Größere Verwaltungs- und Industriestadt an einem breiten Fluß. Gäbe es hier nicht Unterkünfte, Restaurants und Kneipen, wir zögen sogleich wieder unserer Wege. So nutzen wir die Gelegenheit zu einem kurzen Eintauchen ins städtische Leben, wenngleich man dieses auch als zutiefst provinziell bezeichnen muß, vor (oder nach) dem Erlebnis der unendlichen Weite des Kap Breton. Die Innenstadt ist sogar nicht mal häßlich. Sydney wurde 1785 von amerikanischen Loyalisten gegründet, die der englischen Monarchie verbunden waren und sich mit der Unabhängigkeit ihrer Heimat nicht abfinden konnten. Bis auf den heutigen Tag trifft man in manchen Läden auf das Konterfei der englischen Königin. Ach, wären doch alle Untergebenen auf der Insel ihrem Königshaus so treu ergeben wie die Menschen hier, weit weg von Charles, Diana und mißliebigen Boulevardblättern!

Kost & Logis

Park Place Bed & Breakfast:

Gathering House Bed & Breakfast: bei Jean und Ken Philips, 148 Crescent Street, T. 539-71 72. Wieder in einem Wohnviertel, nur fünf Minuten zu Fuß vom Geschäftszentrum. Die Crescent Street verläuft zwischen Kings Road und Argyle Street, in der Nähe dreier kleiner Seen, gar nicht weit vom Gericht (Court House). Das große viktorianische Gebäude könnte mit seiner Säulenveranda auch in Louisiana stehen. Radler sind besonders willkommen. Nur wenig höhere Preise, was man von außen nicht vermuten würde. Die Aufnahmeformalitäten erledigt eine nette Dame.

Royal Hotel: 345 Esplanade, T. 539-21 48; mitten in Sydney, an der Flußavenue und daher leicht zu finden. Baujahr 1898, frankophone Leitung. Am Eingang ein Elchkopf und ein Titanic-Gemälde. Die altfränkischen Zimmer haben durchaus was und gehen teilweise zur Straße, teilweise aber auch nach hinter hinaus (nachts angenehmer).

Paul´s Hotel: Pitt Street, Ecke Esplanade Avenue; also ganz zentral. T. 562-57 47. Hier scheinen viele Franzosen abzusteigen - liegt wahrscheinlich am Chef des Hauses, Colin, der akadischer Abstammung ist. Durch die Flure weht der Charme der Jahrhundertwende. Zimmer wahlweise mit oder ohne Dusche / WC. Nur eine Nuance teurer als ein B & B.

* **AUFGABENSTELLUNG**: Bearbeiten Sie den Text über Sydney, indem Sie ihn ab den Worten „Gathering House Bed“ bis einschließlich „hinaus (nachts angenehmer).“ neu wiedergeben. Ersetzen Sie darin „Elchkopf“ durch „Hirschkopf“.

* **ERFASSTE DATEN**:
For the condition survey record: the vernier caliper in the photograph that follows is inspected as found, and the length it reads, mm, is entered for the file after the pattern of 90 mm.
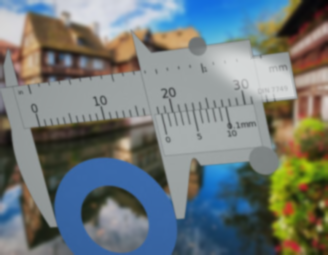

* **LÖSUNG**:
Gathering House Bed & Breakfast: bei Jean und Ken Philips, 148 Crescent Street, T. 539-71 72. Wieder in einem Wohnviertel, nur fünf Minuten zu Fuß vom Geschäftszentrum. Die Crescent Street verläuft zwischen Kings Road und Argyle Street, in der Nähe dreier kleiner Seen, gar nicht weit vom Gericht (Court House). Das große viktorianische Gebäude könnte mit seiner Säulenveranda auch in Louisiana stehen. Radler sind besonders willkommen. Nur wenig höhere Preise, was man von außen nicht vermuten würde. Die Aufnahmeformalitäten erledigt eine nette Dame.

Royal Hotel: 345 Esplanade, T. 539-21 48; mitten in Sydney, an der Flußavenue und daher leicht zu finden. Baujahr 1898, frankophone Leitung. Am Eingang ein Hirschkopf und ein Titanic-Gemälde. Die altfränkischen Zimmer haben durchaus was und gehen teilweise zur Straße, teilweise aber auch nach hinter hinaus (nachts angenehmer).